● INFORMATION SHOWN:
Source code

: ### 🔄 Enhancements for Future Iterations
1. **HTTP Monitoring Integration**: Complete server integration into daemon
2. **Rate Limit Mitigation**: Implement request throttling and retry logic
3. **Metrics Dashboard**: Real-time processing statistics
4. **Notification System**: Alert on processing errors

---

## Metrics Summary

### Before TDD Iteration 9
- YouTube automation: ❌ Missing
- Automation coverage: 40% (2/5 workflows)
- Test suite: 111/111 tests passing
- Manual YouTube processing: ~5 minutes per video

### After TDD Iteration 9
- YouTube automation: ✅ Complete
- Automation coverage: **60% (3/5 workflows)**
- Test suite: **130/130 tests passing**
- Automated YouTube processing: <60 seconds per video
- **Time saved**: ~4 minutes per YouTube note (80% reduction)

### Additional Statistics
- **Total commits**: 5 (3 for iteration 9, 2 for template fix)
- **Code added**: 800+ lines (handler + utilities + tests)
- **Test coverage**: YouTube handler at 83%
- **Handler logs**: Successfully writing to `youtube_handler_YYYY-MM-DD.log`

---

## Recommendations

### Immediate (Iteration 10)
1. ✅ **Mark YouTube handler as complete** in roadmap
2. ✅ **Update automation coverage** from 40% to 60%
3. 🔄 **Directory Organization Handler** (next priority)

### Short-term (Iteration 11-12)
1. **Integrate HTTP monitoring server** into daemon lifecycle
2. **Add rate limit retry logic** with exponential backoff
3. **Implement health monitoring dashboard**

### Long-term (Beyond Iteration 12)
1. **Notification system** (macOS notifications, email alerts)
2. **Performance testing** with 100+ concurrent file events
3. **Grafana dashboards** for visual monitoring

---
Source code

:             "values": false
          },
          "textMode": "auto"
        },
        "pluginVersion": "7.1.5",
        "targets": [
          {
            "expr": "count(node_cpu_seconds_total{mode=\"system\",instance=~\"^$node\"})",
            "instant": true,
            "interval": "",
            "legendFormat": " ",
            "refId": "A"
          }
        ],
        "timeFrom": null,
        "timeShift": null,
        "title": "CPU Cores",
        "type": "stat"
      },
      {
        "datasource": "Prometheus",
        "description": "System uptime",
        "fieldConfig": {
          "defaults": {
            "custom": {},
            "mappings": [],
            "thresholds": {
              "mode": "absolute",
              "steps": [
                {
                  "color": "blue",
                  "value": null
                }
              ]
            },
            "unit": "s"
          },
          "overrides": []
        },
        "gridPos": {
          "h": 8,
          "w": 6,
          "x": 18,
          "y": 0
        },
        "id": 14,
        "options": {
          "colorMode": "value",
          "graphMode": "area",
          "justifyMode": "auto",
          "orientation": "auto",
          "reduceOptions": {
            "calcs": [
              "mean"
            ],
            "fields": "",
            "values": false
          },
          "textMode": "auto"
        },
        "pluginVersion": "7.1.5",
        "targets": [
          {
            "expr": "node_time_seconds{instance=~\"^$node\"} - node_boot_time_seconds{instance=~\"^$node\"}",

● WHAT IS EXPECTED: Return every line in the listing that contains the word "instance".

● RESULT OF THIS EXERCISE:
            "expr": "count(node_cpu_seconds_total{mode=\"system\",instance=~\"^$node\"})",
            "expr": "node_time_seconds{instance=~\"^$node\"} - node_boot_time_seconds{instance=~\"^$node\"}",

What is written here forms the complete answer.